== Segment start ==
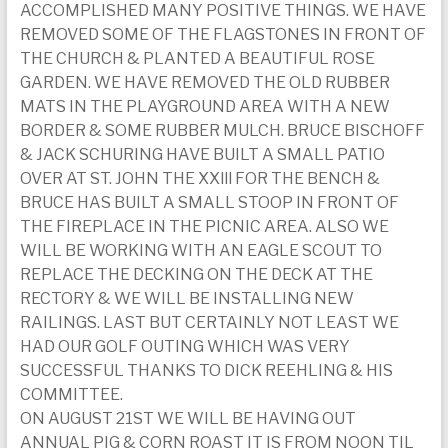
ACCOMPLISHED MANY POSITIVE THINGS. WE HAVE
today
REMOVED SOME OF THE FLAGSTONES IN FRONT OF
THE CHURCH & PLANTED A BEAUTIFUL ROSE
GARDEN. WE HAVE REMOVED THE OLD RUBBER
MATS IN THE PLAYGROUND AREA WITH A NEW
BORDER & SOME RUBBER MULCH. BRUCE BISCHOFF
& JACK SCHURING HAVE BUILT A SMALL PATIO
OVER AT ST. JOHN THE XXlll FOR THE BENCH &
BRUCE HAS BUILT A SMALL STOOP IN FRONT OF
THE FIREPLACE IN THE PICNIC AREA. ALSO WE
WILL BE WORKING WITH AN EAGLE SCOUT TO
REPLACE THE DECKING ON THE DECK AT THE
RECTORY & WE WILL BE INSTALLING NEW
RAILINGS. LAST BUT CERTAINLY NOT LEAST WE
HAD OUR GOLF OUTING WHICH WAS VERY
SUCCESSFUL THANKS TO DICK REEHLING & HIS
COMMITTEE.
ON AUGUST 21ST WE WILL BE HAVING OUT
ANNUAL PIG & CORN ROAST IT IS FROM NOON TIL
== Segment end ==
[Task description] Convert the text read from the page in each row above into a JSON list of strings, one string per line, omitting blank lines and leaving out the pictures.

[Result of this exercise]
[
  "ACCOMPLISHED MANY POSITIVE THINGS. WE HAVE",
  "today",
  "REMOVED SOME OF THE FLAGSTONES IN FRONT OF",
  "THE CHURCH & PLANTED A BEAUTIFUL ROSE",
  "GARDEN. WE HAVE REMOVED THE OLD RUBBER",
  "MATS IN THE PLAYGROUND AREA WITH A NEW",
  "BORDER & SOME RUBBER MULCH. BRUCE BISCHOFF",
  "& JACK SCHURING HAVE BUILT A SMALL PATIO",
  "OVER AT ST. JOHN THE XXlll FOR THE BENCH &",
  "BRUCE HAS BUILT A SMALL STOOP IN FRONT OF",
  "THE FIREPLACE IN THE PICNIC AREA. ALSO WE",
  "WILL BE WORKING WITH AN EAGLE SCOUT TO",
  "REPLACE THE DECKING ON THE DECK AT THE",
  "RECTORY & WE WILL BE INSTALLING NEW",
  "RAILINGS. LAST BUT CERTAINLY NOT LEAST WE",
  "HAD OUR GOLF OUTING WHICH WAS VERY",
  "SUCCESSFUL THANKS TO DICK REEHLING & HIS",
  "COMMITTEE.",
  "ON AUGUST 21ST WE WILL BE HAVING OUT",
  "ANNUAL PIG & CORN ROAST IT IS FROM NOON TIL"
]